Over the final fives games of this season, Mucius averaged 1.9 steals and 0.5 blocks per 40 minutes. That’s a small sample, but it could be the sign of things to come. With the pressure-packed defense of Forbes — which features plenty of half-court traps and doubles — Mucius offers real versatility.
Mucius can switch, guard a variety of positions and, in theory, use his length to cause some havoc — blocks and steals.
Over the final six weeks of the season, Mucius had three of his best performances, ever: an overtime loss to Virginia (16 points on 9 FGA), an upset over Duke (16 points on 8 FGA) and the ACC Tournament loss to Pitt (19 points on 9 FGA). In those three games, Mucius combined for 51 points (17 per game) on 26 field goal attempts (7-of-12 3PA, 6-of-7 FGA at the rim).

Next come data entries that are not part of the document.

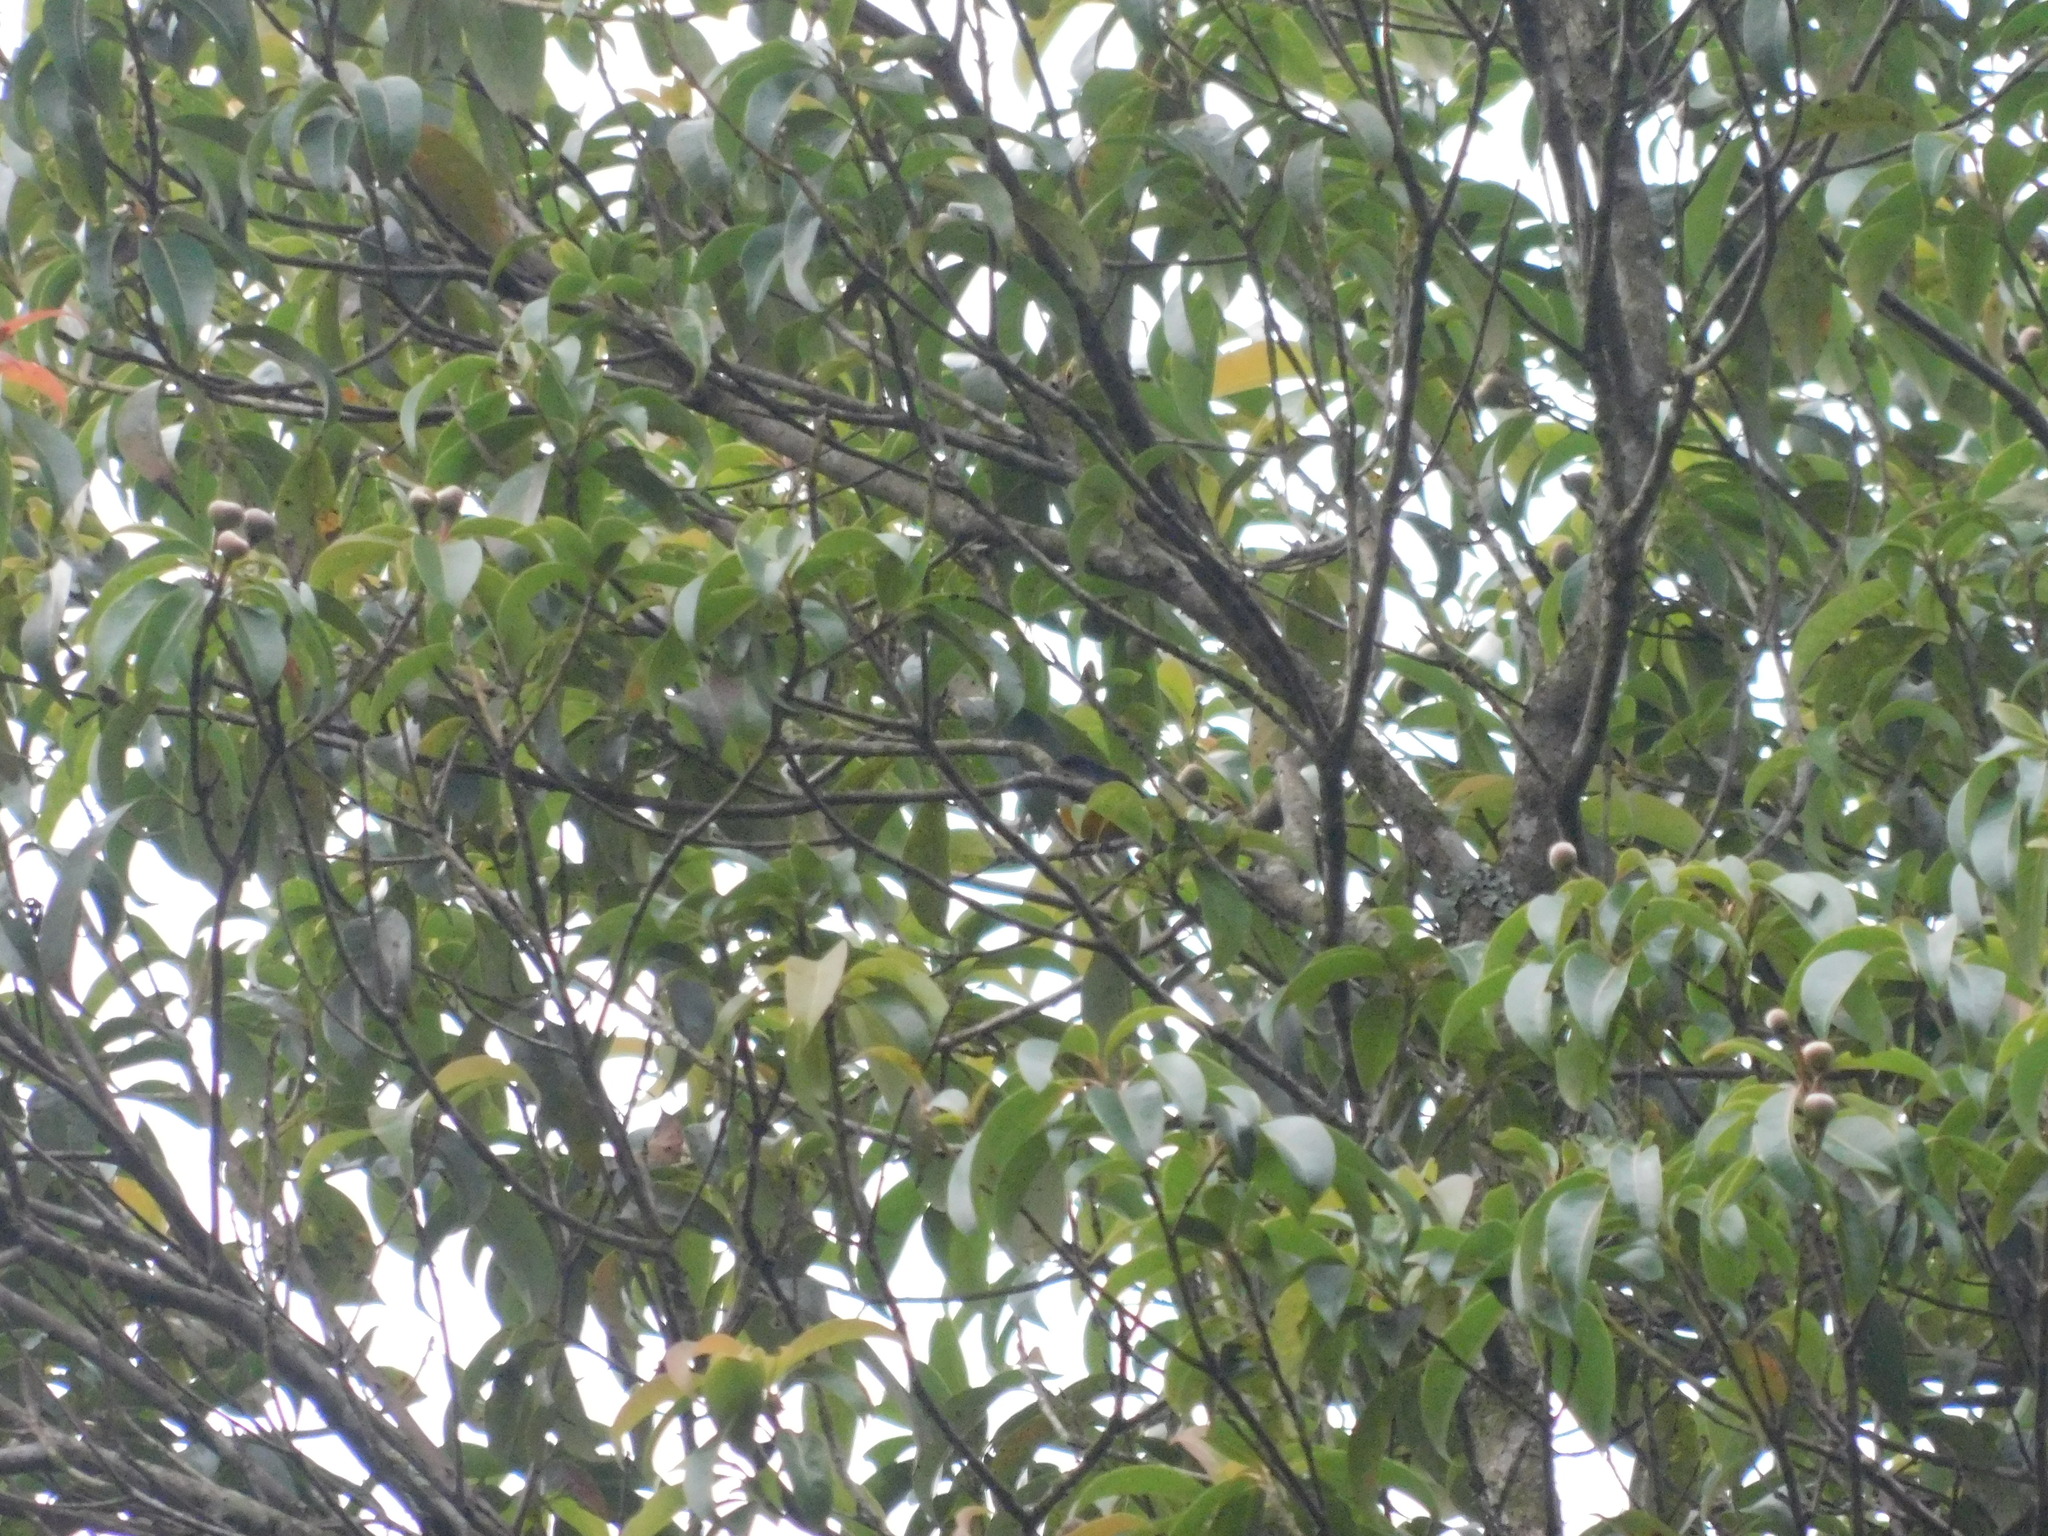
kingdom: Animalia
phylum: Chordata
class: Aves
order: Passeriformes
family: Dicaeidae
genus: Dicaeum
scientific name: Dicaeum trigonostigma
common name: Orange-bellied flowerpecker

This is positive cherry-picking, to an extent, but two of those outings came against two of the top 12 defenses in the country: Virginia (No. 1) and Duke (No. 12). Over the final five games of the season, a run that included the match-ups with Duke and Pitt, Mucius posted an effective shooting rate of 63.8 percent.
(There’s more of that post-up game from Mucius. Also: Sarr’s short-roll passing against Duke was so freaking good.)
I was on hand for the game against Pittsburgh in Greensboro, with a front row seat; Mucius flashed so much tantalizing skill. He was in such a good flow offensively, bouncing around, looking for his shot. He was aggressive, but forced nothing. It’s unwise to read too much into one game, but he what he showed in that performance was the framework for what’s hopefully set to come: smooth catch-and-shoot capabilities (3-of-5 3PA) and aggressive basket drives (3-of-3 FGA at the rim).
No matter how you slice it, the return of Isaiah Mucius is a nice first step for Forbes.